Reading the assumption report¶

Every mfgQC analysis checks its own assumptions and reports the outcome. It warns, it quantifies the impact, and it recommends a next step — but it never silently switches methods or transforms your data. If a capability study finds your measurements are non-normal, it tells you and keeps computing the normal-theory number you asked for; it does not quietly Box-Cox the data behind your back and hand you a prettier Cpk. Auto-correction is opt-in only: a non-normal method runs only when you pass method= explicitly. This is the "statistical guardrails" pillar, and it is the deliberate difference between mfgQC and tools that transform-to-pass without telling you. The assumption report is where that contract lives — so it is worth learning to read.

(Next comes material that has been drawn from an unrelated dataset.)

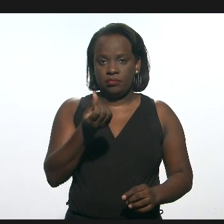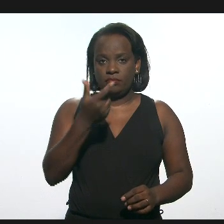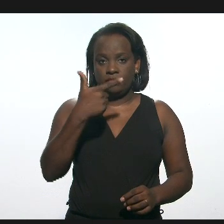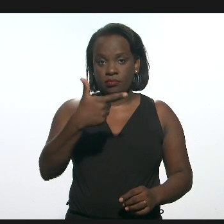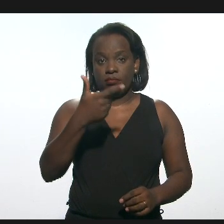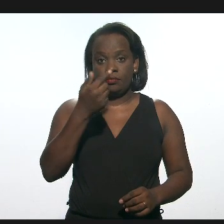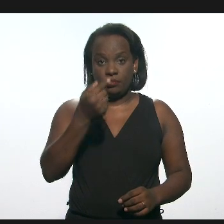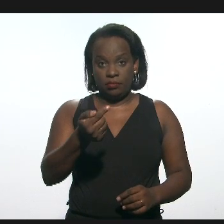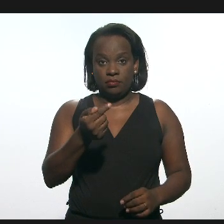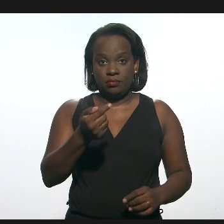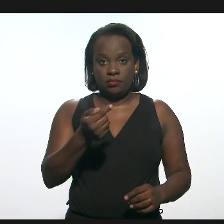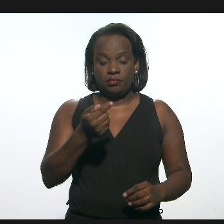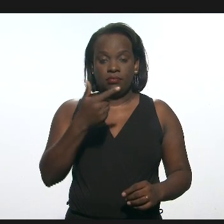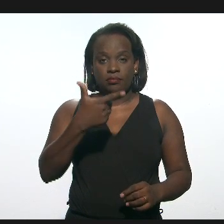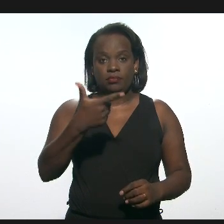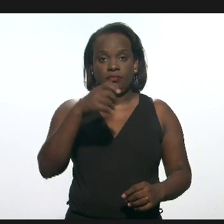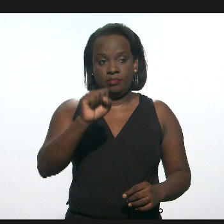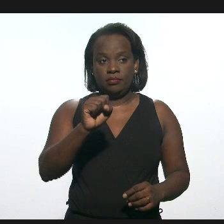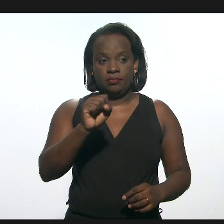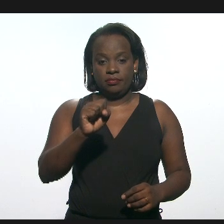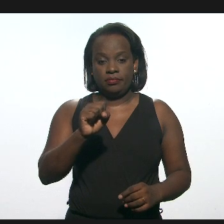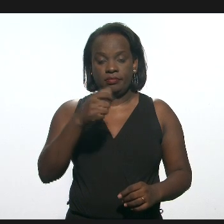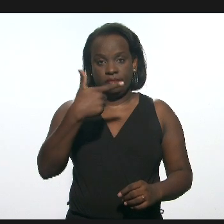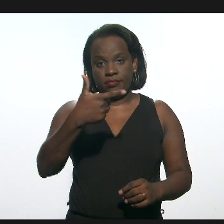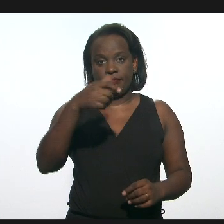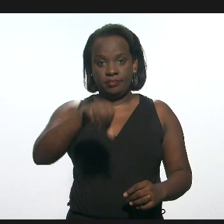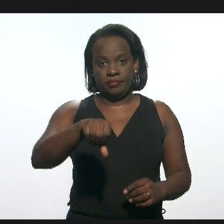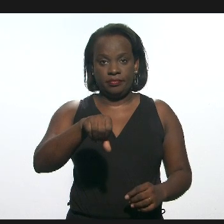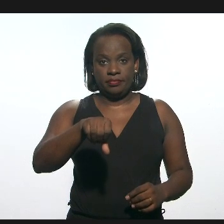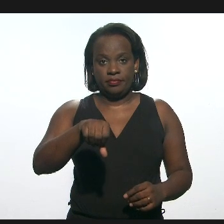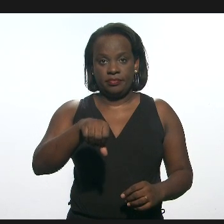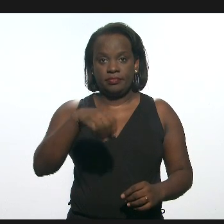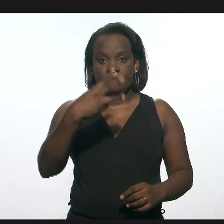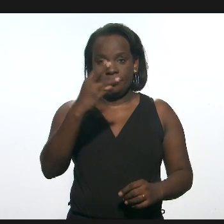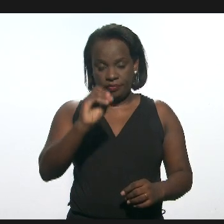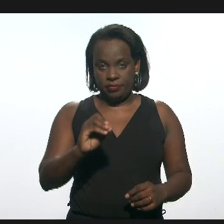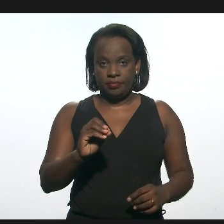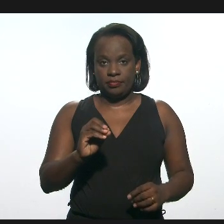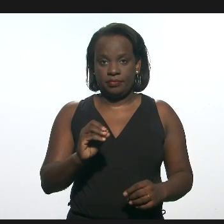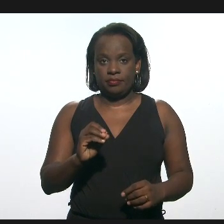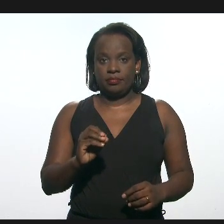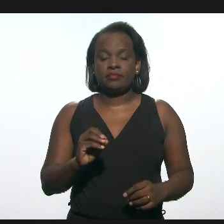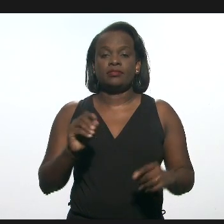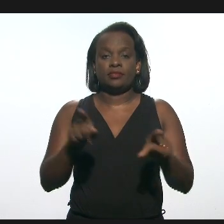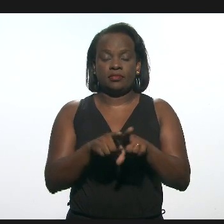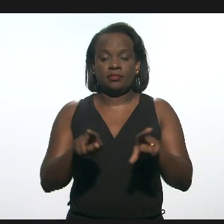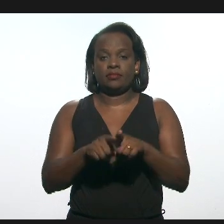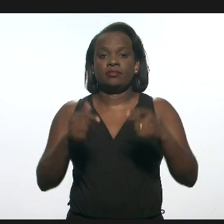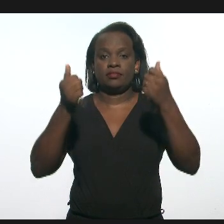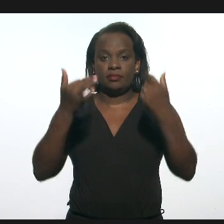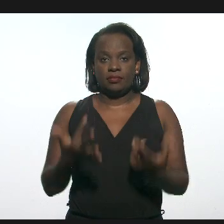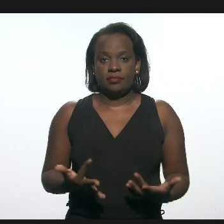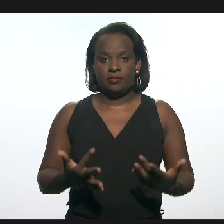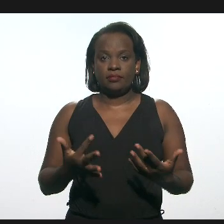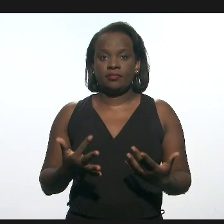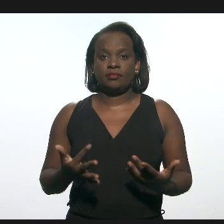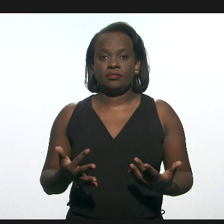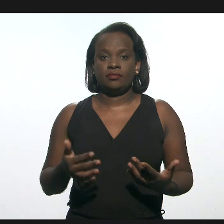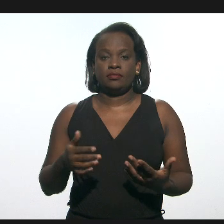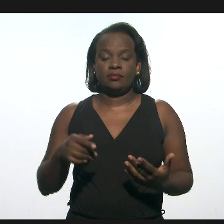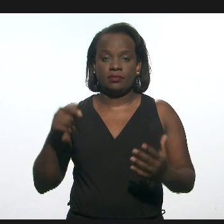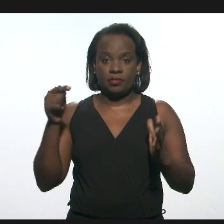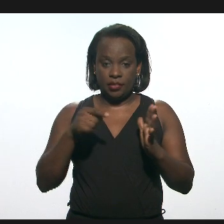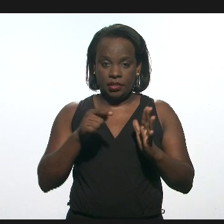27, 28, 29 e 30. E dizer também que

The philosophy in the code's own words: "type hints, not decisions." Each check reports a binary verdict from the direct test of the assumption, plus two pieces of adjacent context — practical impact and the test's resolving power at your sample size. The context never flips the verdict, and the verdict never changes the analysis. You decide what to do.

Where the report comes from¶

Every result carries a list of structured AssumptionCheck records and renders them in .report() under an Assumption checks block, followed by Recommendations. The same data is available structurally via .to_dict() — consume that from code, never parse the report text (see Quickstart).

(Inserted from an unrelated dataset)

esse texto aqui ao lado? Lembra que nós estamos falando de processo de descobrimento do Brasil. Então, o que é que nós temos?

import numpy as np, pandas as pd, mfgqc

rng = np.random.default_rng(11)
df = pd.DataFrame({"bore": np.round(rng.normal(10.0, 0.05, size=15), 4)})
qc = mfgqc.load(df, measure="bore").spec(lower=9.8, upper=10.2)
print(qc.capability())

Process Capability (method=normal)
==================================
n = 15   mean = 10.008
sigma (within)  =   n/a
sigma (overall) = 0.044324
Cp/Cpk sigma    = overall

Cp  = 1.504  95% CI (0.954, 2.05)
Cpk = 1.446  95% CI (0.884, 2.01)   (Cpu=1.446, Cpl=1.562)
Pp  = 1.504    Ppk = 1.446   (Ppu=1.446, Ppl=1.562)
Cpm =   n/a

Assumption checks:
  [PASS] normality (Anderson-Darling): AD=0.368, p=0.383; est. Cpk impact 3.4%; n=15 [low power]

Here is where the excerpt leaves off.